PROBLEM STATEMENT: Return the whole listing exactly as written.

THE DATA:
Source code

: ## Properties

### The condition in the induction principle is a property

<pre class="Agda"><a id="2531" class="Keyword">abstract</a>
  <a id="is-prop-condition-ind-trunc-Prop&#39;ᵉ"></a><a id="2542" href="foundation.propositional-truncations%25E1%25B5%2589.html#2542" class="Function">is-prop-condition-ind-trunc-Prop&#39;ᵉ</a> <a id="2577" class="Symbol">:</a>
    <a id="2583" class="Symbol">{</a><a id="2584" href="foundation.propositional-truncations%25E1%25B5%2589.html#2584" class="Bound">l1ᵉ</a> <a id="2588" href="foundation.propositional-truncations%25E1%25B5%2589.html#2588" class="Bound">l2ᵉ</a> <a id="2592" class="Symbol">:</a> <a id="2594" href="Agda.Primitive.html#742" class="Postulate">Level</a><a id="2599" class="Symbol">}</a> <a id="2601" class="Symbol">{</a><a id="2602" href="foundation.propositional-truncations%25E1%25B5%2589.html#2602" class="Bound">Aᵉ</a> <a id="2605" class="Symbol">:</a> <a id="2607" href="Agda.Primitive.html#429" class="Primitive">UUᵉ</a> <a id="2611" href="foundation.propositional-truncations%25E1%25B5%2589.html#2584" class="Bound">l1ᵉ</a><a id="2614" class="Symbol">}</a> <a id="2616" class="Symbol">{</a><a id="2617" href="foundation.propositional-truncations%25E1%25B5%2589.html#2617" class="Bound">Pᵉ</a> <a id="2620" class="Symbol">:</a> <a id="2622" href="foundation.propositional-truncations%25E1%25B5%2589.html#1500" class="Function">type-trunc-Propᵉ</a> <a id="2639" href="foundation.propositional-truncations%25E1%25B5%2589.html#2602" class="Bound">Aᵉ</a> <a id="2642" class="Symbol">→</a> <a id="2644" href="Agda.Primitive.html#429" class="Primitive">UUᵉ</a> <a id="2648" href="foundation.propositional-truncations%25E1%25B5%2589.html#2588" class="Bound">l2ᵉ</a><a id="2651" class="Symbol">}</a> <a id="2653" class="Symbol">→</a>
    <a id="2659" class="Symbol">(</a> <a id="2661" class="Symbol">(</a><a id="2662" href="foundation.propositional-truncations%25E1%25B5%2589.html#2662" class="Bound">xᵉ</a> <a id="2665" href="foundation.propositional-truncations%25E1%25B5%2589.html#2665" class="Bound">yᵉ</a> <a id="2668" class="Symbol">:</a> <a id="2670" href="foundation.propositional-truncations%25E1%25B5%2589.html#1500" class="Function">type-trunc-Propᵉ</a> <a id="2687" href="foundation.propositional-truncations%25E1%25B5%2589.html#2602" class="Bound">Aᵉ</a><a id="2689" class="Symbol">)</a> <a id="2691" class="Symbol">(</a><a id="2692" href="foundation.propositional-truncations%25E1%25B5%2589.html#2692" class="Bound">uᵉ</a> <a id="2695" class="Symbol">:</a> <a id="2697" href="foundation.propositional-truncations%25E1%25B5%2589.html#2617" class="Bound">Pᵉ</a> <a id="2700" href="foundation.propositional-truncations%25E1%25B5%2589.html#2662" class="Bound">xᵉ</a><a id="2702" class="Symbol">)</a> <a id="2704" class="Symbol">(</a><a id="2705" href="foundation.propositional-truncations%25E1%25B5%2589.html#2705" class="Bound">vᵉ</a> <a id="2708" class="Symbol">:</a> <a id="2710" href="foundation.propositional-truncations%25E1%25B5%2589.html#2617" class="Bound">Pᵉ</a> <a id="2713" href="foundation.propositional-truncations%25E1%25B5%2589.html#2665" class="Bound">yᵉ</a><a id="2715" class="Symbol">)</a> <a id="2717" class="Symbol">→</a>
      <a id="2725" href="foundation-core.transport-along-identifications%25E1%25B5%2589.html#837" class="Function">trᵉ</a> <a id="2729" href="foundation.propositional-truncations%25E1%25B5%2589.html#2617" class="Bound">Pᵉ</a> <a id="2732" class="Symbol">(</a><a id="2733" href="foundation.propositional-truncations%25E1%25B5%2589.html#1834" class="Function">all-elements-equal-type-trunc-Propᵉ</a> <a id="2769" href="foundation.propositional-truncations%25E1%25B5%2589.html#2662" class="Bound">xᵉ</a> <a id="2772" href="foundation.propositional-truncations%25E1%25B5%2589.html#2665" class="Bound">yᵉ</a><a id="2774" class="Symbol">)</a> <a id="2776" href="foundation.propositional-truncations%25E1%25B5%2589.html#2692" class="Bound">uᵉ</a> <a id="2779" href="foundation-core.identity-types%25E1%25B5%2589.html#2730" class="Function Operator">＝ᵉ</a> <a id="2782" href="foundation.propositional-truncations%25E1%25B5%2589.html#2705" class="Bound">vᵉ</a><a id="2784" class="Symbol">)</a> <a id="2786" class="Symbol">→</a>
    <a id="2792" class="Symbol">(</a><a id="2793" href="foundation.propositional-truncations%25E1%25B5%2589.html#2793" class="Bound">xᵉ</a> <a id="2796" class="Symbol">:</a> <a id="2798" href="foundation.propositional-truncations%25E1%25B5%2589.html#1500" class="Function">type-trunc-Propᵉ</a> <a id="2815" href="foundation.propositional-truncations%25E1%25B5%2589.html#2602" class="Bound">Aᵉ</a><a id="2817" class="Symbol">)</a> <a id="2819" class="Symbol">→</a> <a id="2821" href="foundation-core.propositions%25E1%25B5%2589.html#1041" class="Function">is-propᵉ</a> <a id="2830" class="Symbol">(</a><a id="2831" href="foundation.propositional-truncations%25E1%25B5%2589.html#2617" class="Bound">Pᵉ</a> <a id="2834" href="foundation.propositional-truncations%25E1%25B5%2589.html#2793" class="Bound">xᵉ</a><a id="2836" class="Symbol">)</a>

RESULT OF THIS EXERCISE:
Source code

: ## Properties

### The condition in the induction principle is a property

<pre class="Agda"><a id="2531" class="Keyword">abstract</a>
  <a id="is-prop-condition-ind-trunc-Prop&#39;ᵉ"></a><a id="2542" href="foundation.propositional-truncations%25E1%25B5%2589.html#2542" class="Function">is-prop-condition-ind-trunc-Prop&#39;ᵉ</a> <a id="2577" class="Symbol">:</a>
    <a id="2583" class="Symbol">{</a><a id="2584" href="foundation.propositional-truncations%25E1%25B5%2589.html#2584" class="Bound">l1ᵉ</a> <a id="2588" href="foundation.propositional-truncations%25E1%25B5%2589.html#2588" class="Bound">l2ᵉ</a> <a id="2592" class="Symbol">:</a> <a id="2594" href="Agda.Primitive.html#742" class="Postulate">Level</a><a id="2599" class="Symbol">}</a> <a id="2601" class="Symbol">{</a><a id="2602" href="foundation.propositional-truncations%25E1%25B5%2589.html#2602" class="Bound">Aᵉ</a> <a id="2605" class="Symbol">:</a> <a id="2607" href="Agda.Primitive.html#429" class="Primitive">UUᵉ</a> <a id="2611" href="foundation.propositional-truncations%25E1%25B5%2589.html#2584" class="Bound">l1ᵉ</a><a id="2614" class="Symbol">}</a> <a id="2616" class="Symbol">{</a><a id="2617" href="foundation.propositional-truncations%25E1%25B5%2589.html#2617" class="Bound">Pᵉ</a> <a id="2620" class="Symbol">:</a> <a id="2622" href="foundation.propositional-truncations%25E1%25B5%2589.html#1500" class="Function">type-trunc-Propᵉ</a> <a id="2639" href="foundation.propositional-truncations%25E1%25B5%2589.html#2602" class="Bound">Aᵉ</a> <a id="2642" class="Symbol">→</a> <a id="2644" href="Agda.Primitive.html#429" class="Primitive">UUᵉ</a> <a id="2648" href="foundation.propositional-truncations%25E1%25B5%2589.html#2588" class="Bound">l2ᵉ</a><a id="2651" class="Symbol">}</a> <a id="2653" class="Symbol">→</a>
    <a id="2659" class="Symbol">(</a> <a id="2661" class="Symbol">(</a><a id="2662" href="foundation.propositional-truncations%25E1%25B5%2589.html#2662" class="Bound">xᵉ</a> <a id="2665" href="foundation.propositional-truncations%25E1%25B5%2589.html#2665" class="Bound">yᵉ</a> <a id="2668" class="Symbol">:</a> <a id="2670" href="foundation.propositional-truncations%25E1%25B5%2589.html#1500" class="Function">type-trunc-Propᵉ</a> <a id="2687" href="foundation.propositional-truncations%25E1%25B5%2589.html#2602" class="Bound">Aᵉ</a><a id="2689" class="Symbol">)</a> <a id="2691" class="Symbol">(</a><a id="2692" href="foundation.propositional-truncations%25E1%25B5%2589.html#2692" class="Bound">uᵉ</a> <a id="2695" class="Symbol">:</a> <a id="2697" href="foundation.propositional-truncations%25E1%25B5%2589.html#2617" class="Bound">Pᵉ</a> <a id="2700" href="foundation.propositional-truncations%25E1%25B5%2589.html#2662" class="Bound">xᵉ</a><a id="2702" class="Symbol">)</a> <a id="2704" class="Symbol">(</a><a id="2705" href="foundation.propositional-truncations%25E1%25B5%2589.html#2705" class="Bound">vᵉ</a> <a id="2708" class="Symbol">:</a> <a id="2710" href="foundation.propositional-truncations%25E1%25B5%2589.html#2617" class="Bound">Pᵉ</a> <a id="2713" href="foundation.propositional-truncations%25E1%25B5%2589.html#2665" class="Bound">yᵉ</a><a id="2715" class="Symbol">)</a> <a id="2717" class="Symbol">→</a>
      <a id="2725" href="foundation-core.transport-along-identifications%25E1%25B5%2589.html#837" class="Function">trᵉ</a> <a id="2729" href="foundation.propositional-truncations%25E1%25B5%2589.html#2617" class="Bound">Pᵉ</a> <a id="2732" class="Symbol">(</a><a id="2733" href="foundation.propositional-truncations%25E1%25B5%2589.html#1834" class="Function">all-elements-equal-type-trunc-Propᵉ</a> <a id="2769" href="foundation.propositional-truncations%25E1%25B5%2589.html#2662" class="Bound">xᵉ</a> <a id="2772" href="foundation.propositional-truncations%25E1%25B5%2589.html#2665" class="Bound">yᵉ</a><a id="2774" class="Symbol">)</a> <a id="2776" href="foundation.propositional-truncations%25E1%25B5%2589.html#2692" class="Bound">uᵉ</a> <a id="2779" href="foundation-core.identity-types%25E1%25B5%2589.html#2730" class="Function Operator">＝ᵉ</a> <a id="2782" href="foundation.propositional-truncations%25E1%25B5%2589.html#2705" class="Bound">vᵉ</a><a id="2784" class="Symbol">)</a> <a id="2786" class="Symbol">→</a>
    <a id="2792" class="Symbol">(</a><a id="2793" href="foundation.propositional-truncations%25E1%25B5%2589.html#2793" class="Bound">xᵉ</a> <a id="2796" class="Symbol">:</a> <a id="2798" href="foundation.propositional-truncations%25E1%25B5%2589.html#1500" class="Function">type-trunc-Propᵉ</a> <a id="2815" href="foundation.propositional-truncations%25E1%25B5%2589.html#2602" class="Bound">Aᵉ</a><a id="2817" class="Symbol">)</a> <a id="2819" class="Symbol">→</a> <a id="2821" href="foundation-core.propositions%25E1%25B5%2589.html#1041" class="Function">is-propᵉ</a> <a id="2830" class="Symbol">(</a><a id="2831" href="foundation.propositional-truncations%25E1%25B5%2589.html#2617" class="Bound">Pᵉ</a> <a id="2834" href="foundation.propositional-truncations%25E1%25B5%2589.html#2793" class="Bound">xᵉ</a><a id="2836" class="Symbol">)</a>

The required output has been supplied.